• [What you need to do]:
From top to bottom, each entry below must be reproduced exactly.

• [Material for this task]:
┌──

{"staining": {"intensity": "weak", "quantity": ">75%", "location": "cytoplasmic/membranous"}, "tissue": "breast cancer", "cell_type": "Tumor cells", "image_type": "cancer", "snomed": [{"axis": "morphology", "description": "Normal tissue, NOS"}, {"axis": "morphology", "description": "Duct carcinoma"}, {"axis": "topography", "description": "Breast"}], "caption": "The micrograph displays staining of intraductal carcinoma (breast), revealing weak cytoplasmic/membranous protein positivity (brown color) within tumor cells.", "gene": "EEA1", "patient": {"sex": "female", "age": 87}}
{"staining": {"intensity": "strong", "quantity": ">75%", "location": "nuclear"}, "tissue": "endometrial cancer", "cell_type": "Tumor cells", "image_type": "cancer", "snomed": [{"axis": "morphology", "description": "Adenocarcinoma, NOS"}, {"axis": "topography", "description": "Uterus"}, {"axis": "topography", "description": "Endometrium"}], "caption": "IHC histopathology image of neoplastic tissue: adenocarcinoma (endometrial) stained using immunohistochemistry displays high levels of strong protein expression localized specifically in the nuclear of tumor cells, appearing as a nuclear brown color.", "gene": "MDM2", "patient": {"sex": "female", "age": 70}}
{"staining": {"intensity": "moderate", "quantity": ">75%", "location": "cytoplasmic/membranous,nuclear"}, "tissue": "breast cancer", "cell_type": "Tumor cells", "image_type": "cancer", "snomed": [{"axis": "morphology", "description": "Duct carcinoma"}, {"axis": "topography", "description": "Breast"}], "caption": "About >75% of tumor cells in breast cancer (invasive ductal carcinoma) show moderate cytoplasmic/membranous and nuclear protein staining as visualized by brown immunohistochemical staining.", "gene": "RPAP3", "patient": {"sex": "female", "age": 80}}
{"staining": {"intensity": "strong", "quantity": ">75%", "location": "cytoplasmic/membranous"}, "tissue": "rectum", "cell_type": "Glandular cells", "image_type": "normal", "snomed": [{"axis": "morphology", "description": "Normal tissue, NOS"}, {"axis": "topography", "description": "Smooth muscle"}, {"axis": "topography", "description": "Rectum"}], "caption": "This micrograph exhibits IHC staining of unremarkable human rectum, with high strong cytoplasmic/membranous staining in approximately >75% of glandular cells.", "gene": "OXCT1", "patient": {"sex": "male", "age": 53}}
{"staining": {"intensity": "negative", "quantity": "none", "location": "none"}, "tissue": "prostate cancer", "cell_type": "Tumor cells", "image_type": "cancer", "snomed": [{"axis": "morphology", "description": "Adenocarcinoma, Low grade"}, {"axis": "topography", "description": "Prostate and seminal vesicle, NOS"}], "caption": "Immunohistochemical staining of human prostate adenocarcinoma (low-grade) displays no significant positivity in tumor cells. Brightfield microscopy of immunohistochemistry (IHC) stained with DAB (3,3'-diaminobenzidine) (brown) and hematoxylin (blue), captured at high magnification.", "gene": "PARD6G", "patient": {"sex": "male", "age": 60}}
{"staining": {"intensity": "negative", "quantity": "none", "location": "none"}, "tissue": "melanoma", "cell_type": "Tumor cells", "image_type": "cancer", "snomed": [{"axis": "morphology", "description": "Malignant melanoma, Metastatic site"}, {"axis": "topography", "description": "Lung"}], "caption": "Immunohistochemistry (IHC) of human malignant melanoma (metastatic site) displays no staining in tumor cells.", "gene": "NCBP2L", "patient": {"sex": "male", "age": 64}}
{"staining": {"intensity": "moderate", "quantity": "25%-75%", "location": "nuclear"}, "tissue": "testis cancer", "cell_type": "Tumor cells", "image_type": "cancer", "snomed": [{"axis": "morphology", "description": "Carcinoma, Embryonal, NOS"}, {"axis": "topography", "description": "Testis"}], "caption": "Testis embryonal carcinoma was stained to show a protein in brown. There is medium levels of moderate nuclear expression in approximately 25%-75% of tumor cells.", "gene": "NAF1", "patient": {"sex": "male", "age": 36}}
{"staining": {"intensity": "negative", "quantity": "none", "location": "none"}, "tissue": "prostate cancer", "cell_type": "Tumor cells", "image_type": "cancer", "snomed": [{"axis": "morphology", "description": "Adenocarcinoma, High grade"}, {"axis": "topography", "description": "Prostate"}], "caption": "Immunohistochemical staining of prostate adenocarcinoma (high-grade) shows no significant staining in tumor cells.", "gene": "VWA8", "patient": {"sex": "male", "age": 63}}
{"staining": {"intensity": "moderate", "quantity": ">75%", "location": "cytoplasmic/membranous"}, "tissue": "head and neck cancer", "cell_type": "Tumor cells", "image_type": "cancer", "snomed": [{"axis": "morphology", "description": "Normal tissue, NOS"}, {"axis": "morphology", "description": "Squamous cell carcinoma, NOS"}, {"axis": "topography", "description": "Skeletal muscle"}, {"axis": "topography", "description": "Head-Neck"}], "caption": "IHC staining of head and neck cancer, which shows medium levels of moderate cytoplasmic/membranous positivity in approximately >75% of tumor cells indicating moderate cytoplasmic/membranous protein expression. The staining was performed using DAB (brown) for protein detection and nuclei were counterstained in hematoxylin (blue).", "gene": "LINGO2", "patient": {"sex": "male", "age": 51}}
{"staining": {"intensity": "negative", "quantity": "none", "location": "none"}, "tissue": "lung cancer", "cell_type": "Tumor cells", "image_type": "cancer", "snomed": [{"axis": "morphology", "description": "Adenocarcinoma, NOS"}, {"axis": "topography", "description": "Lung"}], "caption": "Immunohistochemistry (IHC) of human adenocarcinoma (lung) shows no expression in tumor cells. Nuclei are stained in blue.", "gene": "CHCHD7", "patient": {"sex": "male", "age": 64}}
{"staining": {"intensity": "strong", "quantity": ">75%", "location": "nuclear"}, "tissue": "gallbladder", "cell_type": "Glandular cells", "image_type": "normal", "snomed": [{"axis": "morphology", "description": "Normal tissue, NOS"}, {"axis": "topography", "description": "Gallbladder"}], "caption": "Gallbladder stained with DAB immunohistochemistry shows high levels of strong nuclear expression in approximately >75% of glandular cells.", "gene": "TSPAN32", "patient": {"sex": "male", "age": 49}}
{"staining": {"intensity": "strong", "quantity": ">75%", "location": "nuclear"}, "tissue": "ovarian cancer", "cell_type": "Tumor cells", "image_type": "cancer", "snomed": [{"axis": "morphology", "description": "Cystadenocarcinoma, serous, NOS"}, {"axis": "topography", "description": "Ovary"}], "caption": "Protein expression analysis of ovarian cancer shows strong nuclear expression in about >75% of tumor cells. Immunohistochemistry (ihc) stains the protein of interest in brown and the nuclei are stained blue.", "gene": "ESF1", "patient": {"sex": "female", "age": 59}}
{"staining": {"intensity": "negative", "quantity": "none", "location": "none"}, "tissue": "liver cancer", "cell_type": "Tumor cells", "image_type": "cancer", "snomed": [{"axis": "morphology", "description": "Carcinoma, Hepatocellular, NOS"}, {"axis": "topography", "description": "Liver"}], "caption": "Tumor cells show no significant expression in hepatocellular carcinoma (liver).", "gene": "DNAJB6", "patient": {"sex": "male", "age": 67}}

└──

• [Completed task]:
{"staining": {"intensity": "weak", "quantity": ">75%", "location": "cytoplasmic/membranous"}, "tissue": "breast cancer", "cell_type": "Tumor cells", "image_type": "cancer", "snomed": [{"axis": "morphology", "description": "Normal tissue, NOS"}, {"axis": "morphology", "description": "Duct carcinoma"}, {"axis": "topography", "description": "Breast"}], "caption": "The micrograph displays staining of intraductal carcinoma (breast), revealing weak cytoplasmic/membranous protein positivity (brown color) within tumor cells.", "gene": "EEA1", "patient": {"sex": "female", "age": 87}}
{"staining": {"intensity": "strong", "quantity": ">75%", "location": "nuclear"}, "tissue": "endometrial cancer", "cell_type": "Tumor cells", "image_type": "cancer", "snomed": [{"axis": "morphology", "description": "Adenocarcinoma, NOS"}, {"axis": "topography", "description": "Uterus"}, {"axis": "topography", "description": "Endometrium"}], "caption": "IHC histopathology image of neoplastic tissue: adenocarcinoma (endometrial) stained using immunohistochemistry displays high levels of strong protein expression localized specifically in the nuclear of tumor cells, appearing as a nuclear brown color.", "gene": "MDM2", "patient": {"sex": "female", "age": 70}}
{"staining": {"intensity": "moderate", "quantity": ">75%", "location": "cytoplasmic/membranous,nuclear"}, "tissue": "breast cancer", "cell_type": "Tumor cells", "image_type": "cancer", "snomed": [{"axis": "morphology", "description": "Duct carcinoma"}, {"axis": "topography", "description": "Breast"}], "caption": "About >75% of tumor cells in breast cancer (invasive ductal carcinoma) show moderate cytoplasmic/membranous and nuclear protein staining as visualized by brown immunohistochemical staining.", "gene": "RPAP3", "patient": {"sex": "female", "age": 80}}
{"staining": {"intensity": "strong", "quantity": ">75%", "location": "cytoplasmic/membranous"}, "tissue": "rectum", "cell_type": "Glandular cells", "image_type": "normal", "snomed": [{"axis": "morphology", "description": "Normal tissue, NOS"}, {"axis": "topography", "description": "Smooth muscle"}, {"axis": "topography", "description": "Rectum"}], "caption": "This micrograph exhibits IHC staining of unremarkable human rectum, with high strong cytoplasmic/membranous staining in approximately >75% of glandular cells.", "gene": "OXCT1", "patient": {"sex": "male", "age": 53}}
{"staining": {"intensity": "negative", "quantity": "none", "location": "none"}, "tissue": "prostate cancer", "cell_type": "Tumor cells", "image_type": "cancer", "snomed": [{"axis": "morphology", "description": "Adenocarcinoma, Low grade"}, {"axis": "topography", "description": "Prostate and seminal vesicle, NOS"}], "caption": "Immunohistochemical staining of human prostate adenocarcinoma (low-grade) displays no significant positivity in tumor cells. Brightfield microscopy of immunohistochemistry (IHC) stained with DAB (3,3'-diaminobenzidine) (brown) and hematoxylin (blue), captured at high magnification.", "gene": "PARD6G", "patient": {"sex": "male", "age": 60}}
{"staining": {"intensity": "negative", "quantity": "none", "location": "none"}, "tissue": "melanoma", "cell_type": "Tumor cells", "image_type": "cancer", "snomed": [{"axis": "morphology", "description": "Malignant melanoma, Metastatic site"}, {"axis": "topography", "description": "Lung"}], "caption": "Immunohistochemistry (IHC) of human malignant melanoma (metastatic site) displays no staining in tumor cells.", "gene": "NCBP2L", "patient": {"sex": "male", "age": 64}}
{"staining": {"intensity": "moderate", "quantity": "25%-75%", "location": "nuclear"}, "tissue": "testis cancer", "cell_type": "Tumor cells", "image_type": "cancer", "snomed": [{"axis": "morphology", "description": "Carcinoma, Embryonal, NOS"}, {"axis": "topography", "description": "Testis"}], "caption": "Testis embryonal carcinoma was stained to show a protein in brown. There is medium levels of moderate nuclear expression in approximately 25%-75% of tumor cells.", "gene": "NAF1", "patient": {"sex": "male", "age": 36}}
{"staining": {"intensity": "negative", "quantity": "none", "location": "none"}, "tissue": "prostate cancer", "cell_type": "Tumor cells", "image_type": "cancer", "snomed": [{"axis": "morphology", "description": "Adenocarcinoma, High grade"}, {"axis": "topography", "description": "Prostate"}], "caption": "Immunohistochemical staining of prostate adenocarcinoma (high-grade) shows no significant staining in tumor cells.", "gene": "VWA8", "patient": {"sex": "male", "age": 63}}
{"staining": {"intensity": "moderate", "quantity": ">75%", "location": "cytoplasmic/membranous"}, "tissue": "head and neck cancer", "cell_type": "Tumor cells", "image_type": "cancer", "snomed": [{"axis": "morphology", "description": "Normal tissue, NOS"}, {"axis": "morphology", "description": "Squamous cell carcinoma, NOS"}, {"axis": "topography", "description": "Skeletal muscle"}, {"axis": "topography", "description": "Head-Neck"}], "caption": "IHC staining of head and neck cancer, which shows medium levels of moderate cytoplasmic/membranous positivity in approximately >75% of tumor cells indicating moderate cytoplasmic/membranous protein expression. The staining was performed using DAB (brown) for protein detection and nuclei were counterstained in hematoxylin (blue).", "gene": "LINGO2", "patient": {"sex": "male", "age": 51}}
{"staining": {"intensity": "negative", "quantity": "none", "location": "none"}, "tissue": "lung cancer", "cell_type": "Tumor cells", "image_type": "cancer", "snomed": [{"axis": "morphology", "description": "Adenocarcinoma, NOS"}, {"axis": "topography", "description": "Lung"}], "caption": "Immunohistochemistry (IHC) of human adenocarcinoma (lung) shows no expression in tumor cells. Nuclei are stained in blue.", "gene": "CHCHD7", "patient": {"sex": "male", "age": 64}}
{"staining": {"intensity": "strong", "quantity": ">75%", "location": "nuclear"}, "tissue": "gallbladder", "cell_type": "Glandular cells", "image_type": "normal", "snomed": [{"axis": "morphology", "description": "Normal tissue, NOS"}, {"axis": "topography", "description": "Gallbladder"}], "caption": "Gallbladder stained with DAB immunohistochemistry shows high levels of strong nuclear expression in approximately >75% of glandular cells.", "gene": "TSPAN32", "patient": {"sex": "male", "age": 49}}
{"staining": {"intensity": "strong", "quantity": ">75%", "location": "nuclear"}, "tissue": "ovarian cancer", "cell_type": "Tumor cells", "image_type": "cancer", "snomed": [{"axis": "morphology", "description": "Cystadenocarcinoma, serous, NOS"}, {"axis": "topography", "description": "Ovary"}], "caption": "Protein expression analysis of ovarian cancer shows strong nuclear expression in about >75% of tumor cells. Immunohistochemistry (ihc) stains the protein of interest in brown and the nuclei are stained blue.", "gene": "ESF1", "patient": {"sex": "female", "age": 59}}
{"staining": {"intensity": "negative", "quantity": "none", "location": "none"}, "tissue": "liver cancer", "cell_type": "Tumor cells", "image_type": "cancer", "snomed": [{"axis": "morphology", "description": "Carcinoma, Hepatocellular, NOS"}, {"axis": "topography", "description": "Liver"}], "caption": "Tumor cells show no significant expression in hepatocellular carcinoma (liver).", "gene": "DNAJB6", "patient": {"sex": "male", "age": 67}}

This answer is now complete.